Sonia Rolley, dans Le Monde, explique qu'Apple se fournit indirectement en RDC et au Rwanda en minerais nécessaires à la fabrication de ses produits : smartphones, tablettes, ordinateurs, etc.
Soit dit en passant, la start-up nation repose sur ce genre de matériel et donc ces minerais (et les conditions indignes et misérables dans lesquelles ils sont extraits). La transition énergétique aussi.
Ces plaintes trouvent leur origine dans le fait que la RDC regorge de ressources, qui lui appartiennent de droit, et dont leurs spoliations sont à l'origine de violations graves des droits de l’homme, depuis des dizaines d'années.

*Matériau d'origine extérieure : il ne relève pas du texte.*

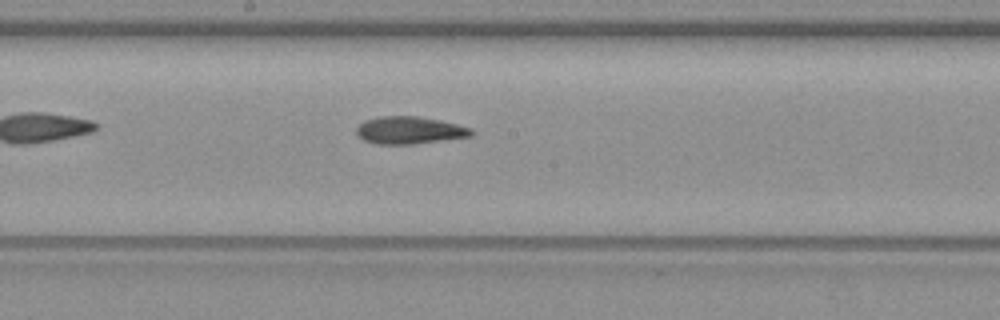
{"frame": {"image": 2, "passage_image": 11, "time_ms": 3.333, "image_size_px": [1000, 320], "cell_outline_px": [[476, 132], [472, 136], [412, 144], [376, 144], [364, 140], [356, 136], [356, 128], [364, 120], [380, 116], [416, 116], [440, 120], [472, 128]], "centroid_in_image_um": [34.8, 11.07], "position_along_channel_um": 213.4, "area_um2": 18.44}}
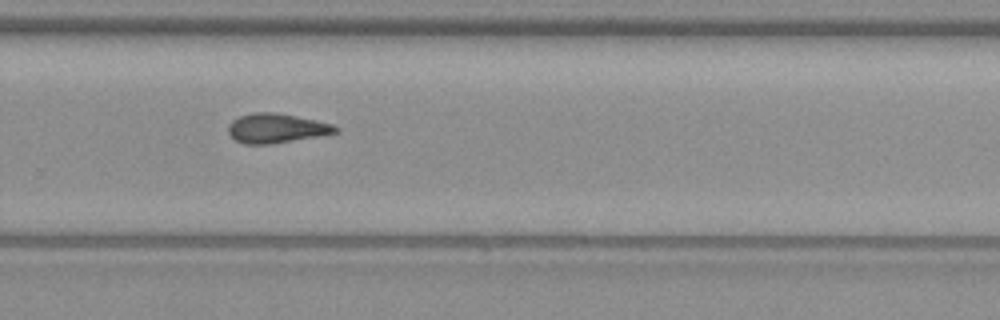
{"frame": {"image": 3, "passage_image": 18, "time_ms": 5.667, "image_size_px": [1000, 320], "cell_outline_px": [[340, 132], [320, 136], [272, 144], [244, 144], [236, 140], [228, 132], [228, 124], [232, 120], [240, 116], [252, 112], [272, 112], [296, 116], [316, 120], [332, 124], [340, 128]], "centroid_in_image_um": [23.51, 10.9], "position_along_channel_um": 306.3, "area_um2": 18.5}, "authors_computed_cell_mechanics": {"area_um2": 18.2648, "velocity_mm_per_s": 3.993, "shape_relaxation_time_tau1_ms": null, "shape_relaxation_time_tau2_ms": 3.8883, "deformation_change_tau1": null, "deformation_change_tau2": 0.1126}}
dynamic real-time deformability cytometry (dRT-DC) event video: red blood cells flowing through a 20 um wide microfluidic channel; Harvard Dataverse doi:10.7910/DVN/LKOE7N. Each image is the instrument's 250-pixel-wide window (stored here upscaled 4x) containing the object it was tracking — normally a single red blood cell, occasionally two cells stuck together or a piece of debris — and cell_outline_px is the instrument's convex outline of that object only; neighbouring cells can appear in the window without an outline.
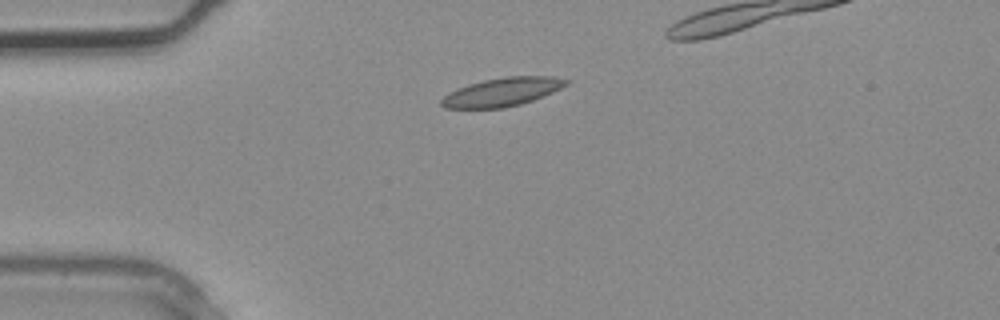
{"species": "common noctule bat (a hibernating species)", "species_latin": "Nyctalus noctula", "temperature_condition": "warm", "stored_images_in_passage": 6, "camera_frame_rate_fps": 3000, "um_per_image_px": 0.085, "animal": {"sex": "male", "body_mass_g": 20.4}, "frame": {"image": 1, "passage_image": 3, "time_ms": 0.667, "image_size_px": [1000, 320], "cell_outline_px": [[572, 80], [568, 84], [552, 92], [532, 100], [520, 104], [504, 108], [444, 108], [440, 104], [440, 100], [444, 96], [468, 84], [484, 80], [504, 76], [552, 76]], "centroid_in_image_um": [42.71, 7.81], "position_along_channel_um": 42.3, "area_um2": 20.58}}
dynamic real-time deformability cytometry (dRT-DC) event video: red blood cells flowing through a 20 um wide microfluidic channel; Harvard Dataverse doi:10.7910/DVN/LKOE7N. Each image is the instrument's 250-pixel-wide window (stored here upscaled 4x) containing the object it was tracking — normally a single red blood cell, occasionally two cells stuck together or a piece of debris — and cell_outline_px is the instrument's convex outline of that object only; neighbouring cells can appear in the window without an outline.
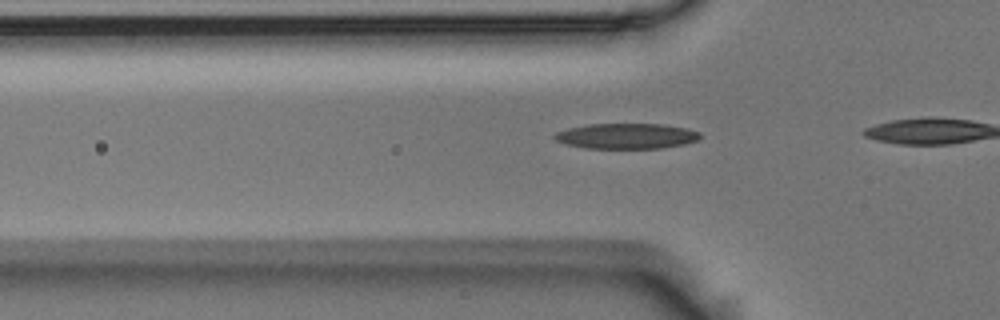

Business first ! Must go on ?
La rébellion congolaise du M23, soutenue par l’armée rwandaise, occupe la zone minière de Rubaya, au Nord-Kivu, et les minerais seraient exportés à partir de Kigali, capitale du Rwanda. Les rebelles tireraient, selon la cheffe de la mission de l'ONU en RDC, plus de 300 000 euros mensuels de taxes - de l'extorsion de fonds ? - sur la production.
C'est malheureusement connu des chancelleries et documenté abondamment. Ces crimes et la mise en esclavage des populations pour voler les « minerais de sang » sont régulièrement dénoncés sans effet par des ONG.
Ces bandits sanguinaires ne sont pas pour autant qualifiés de terroristes par l'administration américaine ou européenne.
Le fruit de leurs exactions ne fait étonnamment l'objet d'aucun embargo de la part de ces pays démocratiques qui prétendent pourtant promouvoir les droits humains ; permettant ainsi à leurs entreprises d'en tirer des profits colossaux, de faire du PIB et distribuer des dividendes importants à leurs investisseurs.
La question de l'incohérence juridique du comportement de ces pays se pose pourtant depuis des années.
En 2019, une ONG avait déjà déposé plainte devant un tribunal de Washington contre Apple, Microsoft, Alphabet Inc. – la maison mère de Google – Tesla et Dell.
L'ONG les avait accusés de tirer des profit du cobalt, pour la fabrication de leurs batteries électriques, extrait de mines qui exploitent des enfants, dont certains sont tués ou mutilés.
La Cour d’appel du district de Columbia a rejeté la plainte comme infondée.
Si les USA persistent à refuser encore aujourd'hui de ratifier la Convention internationale des droits de l'enfant, le département américain du travail a reconnu que l'origine criminelle du cobalt congolais et l'a inscrit sur la liste des biens potentiellement produits par le travail forcé ou le travail des enfants.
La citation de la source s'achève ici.